The number of individuals required to form a company depends on the type of company being established.
Specifically, the law provides for the formation of:
Public companies
Private companies
One Person Companies (OPC)
Each category of company has its own distinct formation requirements and processes, which must align with the legal framework established under this section of the Act.
2. Types of Companies and Formation Criteria
A. Formation of a Public Company
For the formation of a public company, the law requires that seven or more persons come together.
These individuals must collectively subscribe to a memorandum of association and comply with all the provisions laid out in the Companies Act for successful registration.
B. Formation of a Private Company
In the case of a private company, the law is more flexible, allowing for the formation with two or more persons.
Similar to the public company formation process, these individuals must subscribe to a memorandum and meet the relevant registration requirements under the Act.
C. Formation of a One Person Company (OPC)
For a One Person Company (OPC), which is a special type of private company, one individual can form the company.
This individual must subscribe to a memorandum of association and follow the registration procedures prescribed by the Act.
An OPC is tailored for individual entrepreneurs who wish to form a private company with a sole member.
3. Special Provisions for One Person Company (OPC)
While the formation of a One Person Company (OPC) follows the same general procedures for company registration, there are special provisions that apply exclusively to OPCs.
These provisions ensure business continuity and legal safeguards in the event that the sole member is incapacitated or deceased.
A. Nomination Requirement
The memorandum of association for an OPC must include the name of another individual who will become the member of the company if the original subscriber is no longer able to fulfill that role due to death or incapacity.
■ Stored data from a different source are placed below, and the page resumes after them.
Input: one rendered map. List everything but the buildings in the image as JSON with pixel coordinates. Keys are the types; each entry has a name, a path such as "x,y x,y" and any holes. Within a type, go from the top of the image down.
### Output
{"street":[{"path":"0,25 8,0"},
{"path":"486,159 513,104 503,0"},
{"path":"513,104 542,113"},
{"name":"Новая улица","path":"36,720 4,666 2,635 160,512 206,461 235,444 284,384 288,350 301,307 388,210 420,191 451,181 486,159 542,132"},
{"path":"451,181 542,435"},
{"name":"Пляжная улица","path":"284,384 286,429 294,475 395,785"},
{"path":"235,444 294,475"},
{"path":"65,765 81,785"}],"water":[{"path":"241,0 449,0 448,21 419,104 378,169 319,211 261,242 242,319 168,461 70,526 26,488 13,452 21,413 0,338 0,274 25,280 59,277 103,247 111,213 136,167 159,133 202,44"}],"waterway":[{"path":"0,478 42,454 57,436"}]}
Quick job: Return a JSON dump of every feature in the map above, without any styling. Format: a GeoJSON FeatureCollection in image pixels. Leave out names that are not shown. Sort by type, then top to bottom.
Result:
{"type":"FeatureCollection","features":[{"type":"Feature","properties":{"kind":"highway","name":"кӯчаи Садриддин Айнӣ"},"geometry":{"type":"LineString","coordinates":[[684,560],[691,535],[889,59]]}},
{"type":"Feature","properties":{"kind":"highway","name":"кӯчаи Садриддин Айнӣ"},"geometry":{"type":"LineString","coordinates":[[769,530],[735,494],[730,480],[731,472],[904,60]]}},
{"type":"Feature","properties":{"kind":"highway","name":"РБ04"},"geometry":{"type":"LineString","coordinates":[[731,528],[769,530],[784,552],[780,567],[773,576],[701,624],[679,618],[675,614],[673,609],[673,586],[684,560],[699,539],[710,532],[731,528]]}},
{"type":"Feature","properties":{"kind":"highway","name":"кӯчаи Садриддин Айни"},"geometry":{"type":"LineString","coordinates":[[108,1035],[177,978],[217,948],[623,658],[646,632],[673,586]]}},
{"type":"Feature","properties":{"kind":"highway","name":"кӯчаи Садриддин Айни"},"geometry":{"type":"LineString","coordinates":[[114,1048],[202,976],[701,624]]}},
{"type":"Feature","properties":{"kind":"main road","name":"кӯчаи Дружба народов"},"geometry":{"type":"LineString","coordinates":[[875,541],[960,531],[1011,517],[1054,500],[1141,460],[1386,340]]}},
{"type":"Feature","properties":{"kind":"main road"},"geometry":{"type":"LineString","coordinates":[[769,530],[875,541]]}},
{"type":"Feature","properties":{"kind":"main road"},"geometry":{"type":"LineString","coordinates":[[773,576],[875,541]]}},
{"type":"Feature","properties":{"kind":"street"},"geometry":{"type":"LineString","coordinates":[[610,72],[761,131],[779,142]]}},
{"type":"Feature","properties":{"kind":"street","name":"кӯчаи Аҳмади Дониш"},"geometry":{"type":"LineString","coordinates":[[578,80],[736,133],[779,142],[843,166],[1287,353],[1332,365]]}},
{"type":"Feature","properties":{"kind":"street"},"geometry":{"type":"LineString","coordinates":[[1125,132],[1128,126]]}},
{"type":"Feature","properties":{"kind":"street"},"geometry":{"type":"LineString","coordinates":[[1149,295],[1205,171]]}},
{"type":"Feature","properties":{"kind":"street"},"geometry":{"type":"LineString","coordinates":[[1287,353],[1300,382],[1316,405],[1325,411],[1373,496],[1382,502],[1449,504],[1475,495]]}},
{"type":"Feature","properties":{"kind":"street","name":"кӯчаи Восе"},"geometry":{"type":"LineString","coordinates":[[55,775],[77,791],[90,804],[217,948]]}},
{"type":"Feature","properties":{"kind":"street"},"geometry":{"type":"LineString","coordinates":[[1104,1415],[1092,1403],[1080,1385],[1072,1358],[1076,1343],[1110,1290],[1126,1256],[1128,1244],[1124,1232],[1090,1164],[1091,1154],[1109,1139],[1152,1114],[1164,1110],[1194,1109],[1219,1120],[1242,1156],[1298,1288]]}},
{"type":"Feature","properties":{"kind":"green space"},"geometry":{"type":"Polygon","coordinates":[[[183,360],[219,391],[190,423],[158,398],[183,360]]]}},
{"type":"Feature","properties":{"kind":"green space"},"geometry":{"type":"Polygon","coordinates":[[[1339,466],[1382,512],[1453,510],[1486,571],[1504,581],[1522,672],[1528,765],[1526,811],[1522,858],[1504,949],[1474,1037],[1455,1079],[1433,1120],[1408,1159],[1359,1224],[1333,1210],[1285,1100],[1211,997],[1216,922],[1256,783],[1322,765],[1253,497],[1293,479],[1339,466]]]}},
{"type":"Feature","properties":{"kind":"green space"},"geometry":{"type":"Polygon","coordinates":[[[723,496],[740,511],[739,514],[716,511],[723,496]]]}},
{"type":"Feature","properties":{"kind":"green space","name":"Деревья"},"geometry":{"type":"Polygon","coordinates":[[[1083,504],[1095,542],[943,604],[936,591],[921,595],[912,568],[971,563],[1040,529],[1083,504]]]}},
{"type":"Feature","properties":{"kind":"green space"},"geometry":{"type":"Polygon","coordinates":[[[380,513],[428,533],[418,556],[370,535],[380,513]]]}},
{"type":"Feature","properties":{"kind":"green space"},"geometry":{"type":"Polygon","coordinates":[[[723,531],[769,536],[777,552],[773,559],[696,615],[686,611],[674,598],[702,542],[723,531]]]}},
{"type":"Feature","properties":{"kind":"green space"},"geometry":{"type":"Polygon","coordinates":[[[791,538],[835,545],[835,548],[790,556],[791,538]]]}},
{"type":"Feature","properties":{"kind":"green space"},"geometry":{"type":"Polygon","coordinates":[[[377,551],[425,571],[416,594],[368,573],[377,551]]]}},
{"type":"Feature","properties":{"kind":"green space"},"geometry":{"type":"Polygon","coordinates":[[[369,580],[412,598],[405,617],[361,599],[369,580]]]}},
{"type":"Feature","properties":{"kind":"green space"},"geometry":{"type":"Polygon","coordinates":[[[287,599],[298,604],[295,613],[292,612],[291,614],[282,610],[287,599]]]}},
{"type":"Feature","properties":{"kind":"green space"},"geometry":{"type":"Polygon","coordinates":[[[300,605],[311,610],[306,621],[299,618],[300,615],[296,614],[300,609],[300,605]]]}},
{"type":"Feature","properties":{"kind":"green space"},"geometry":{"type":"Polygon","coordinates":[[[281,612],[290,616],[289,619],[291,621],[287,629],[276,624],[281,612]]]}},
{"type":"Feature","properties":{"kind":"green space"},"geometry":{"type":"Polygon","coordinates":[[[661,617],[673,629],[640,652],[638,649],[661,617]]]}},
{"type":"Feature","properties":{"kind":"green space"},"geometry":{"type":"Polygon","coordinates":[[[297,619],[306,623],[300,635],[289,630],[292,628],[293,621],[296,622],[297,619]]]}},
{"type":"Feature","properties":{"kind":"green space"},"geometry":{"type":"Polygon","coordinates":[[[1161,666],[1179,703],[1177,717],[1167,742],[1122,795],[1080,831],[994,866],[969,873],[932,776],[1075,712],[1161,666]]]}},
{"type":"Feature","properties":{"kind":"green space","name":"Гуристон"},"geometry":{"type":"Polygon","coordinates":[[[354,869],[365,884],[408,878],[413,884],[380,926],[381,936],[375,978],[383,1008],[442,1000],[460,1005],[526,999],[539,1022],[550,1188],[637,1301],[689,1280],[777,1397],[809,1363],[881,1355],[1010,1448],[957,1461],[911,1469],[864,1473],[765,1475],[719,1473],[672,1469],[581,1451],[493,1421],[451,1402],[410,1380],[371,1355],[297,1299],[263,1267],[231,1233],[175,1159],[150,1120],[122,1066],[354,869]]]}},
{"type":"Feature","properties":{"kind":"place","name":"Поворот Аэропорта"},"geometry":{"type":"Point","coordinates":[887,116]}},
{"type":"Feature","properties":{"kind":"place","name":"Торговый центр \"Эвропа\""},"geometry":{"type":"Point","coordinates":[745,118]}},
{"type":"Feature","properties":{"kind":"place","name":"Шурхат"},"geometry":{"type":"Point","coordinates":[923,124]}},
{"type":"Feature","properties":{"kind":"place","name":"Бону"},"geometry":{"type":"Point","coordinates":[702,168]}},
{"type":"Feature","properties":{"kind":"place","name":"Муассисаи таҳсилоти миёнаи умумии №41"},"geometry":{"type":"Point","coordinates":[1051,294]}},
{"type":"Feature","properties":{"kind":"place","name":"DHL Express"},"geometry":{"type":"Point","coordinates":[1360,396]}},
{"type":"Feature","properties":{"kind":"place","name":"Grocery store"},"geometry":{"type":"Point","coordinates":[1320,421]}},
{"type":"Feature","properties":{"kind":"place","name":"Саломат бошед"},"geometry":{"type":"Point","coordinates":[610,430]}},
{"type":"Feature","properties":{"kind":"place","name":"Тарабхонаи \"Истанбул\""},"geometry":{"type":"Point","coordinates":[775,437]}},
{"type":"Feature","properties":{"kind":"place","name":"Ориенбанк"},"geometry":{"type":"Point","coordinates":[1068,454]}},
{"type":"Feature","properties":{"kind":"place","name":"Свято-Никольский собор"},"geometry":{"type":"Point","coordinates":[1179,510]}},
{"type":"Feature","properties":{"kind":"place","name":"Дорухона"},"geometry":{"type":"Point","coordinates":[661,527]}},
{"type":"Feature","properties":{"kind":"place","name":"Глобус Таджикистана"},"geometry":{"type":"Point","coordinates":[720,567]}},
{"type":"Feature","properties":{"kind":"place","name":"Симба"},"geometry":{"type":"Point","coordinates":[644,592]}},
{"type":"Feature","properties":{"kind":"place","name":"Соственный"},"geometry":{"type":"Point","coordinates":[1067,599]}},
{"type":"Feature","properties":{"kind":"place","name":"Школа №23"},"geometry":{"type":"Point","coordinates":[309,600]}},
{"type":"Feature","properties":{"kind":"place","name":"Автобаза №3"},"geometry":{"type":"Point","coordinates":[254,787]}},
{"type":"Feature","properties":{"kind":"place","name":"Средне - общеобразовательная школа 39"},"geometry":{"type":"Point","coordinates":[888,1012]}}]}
This nominated person must provide their prior written consent to take on this responsibility, and this consent must be filed with the Registrar at the time the company is incorporated.
This measure ensures that there is a pre-determined succession plan for the OPC.
B. Withdrawal and Change of Nominated Person
The nominated person is allowed to withdraw their consent if they choose not to take on the role in the future.
To do this, they must follow a prescribed procedure as outlined by the Act.
Likewise, the member of the OPC has the right to change the nominated person.
If the member decides to appoint someone else as the new nominee, they must provide notice in the prescribed manner to formalize this change.
C. Notification to the Company and Registrar
Once the nominated person has been changed, the member is required to inform the company about the new nomination.
Subsequently, the company must notify the Registrar about the changes to ensure that the legal records are updated accordingly.
Importantly, any changes to the nominated person’s name will not be considered as an alteration to the memorandum of association.
This ensures that administrative changes related to the nominee do not require formal alterations to the company’s foundational documents.
4. Types of Companies by Liability Structure
After forming a company under the conditions specified in subsection (1), the company can adopt one of the following liability structures:
A. Company Limited by Shares
A company limited by shares is one in which the liability of its members is limited to the amount unpaid, if any, on the shares they hold.
This is a common form of company structure, particularly for profit-driven businesses.
B. Company Limited by Guarantee
In a company limited by guarantee, the liability of members is limited to the amount they agree to contribute to the company’s assets in the event of its winding up.
This type of company is often used for non-profit organizations or charitable purposes.
C. Unlimited Company
An unlimited company has no limit to the liability of its members.
In the event of the company’s insolvency, members may be required to meet the company’s debts and obligations without any cap.
This structure is rare due to the significant personal risk it poses to members.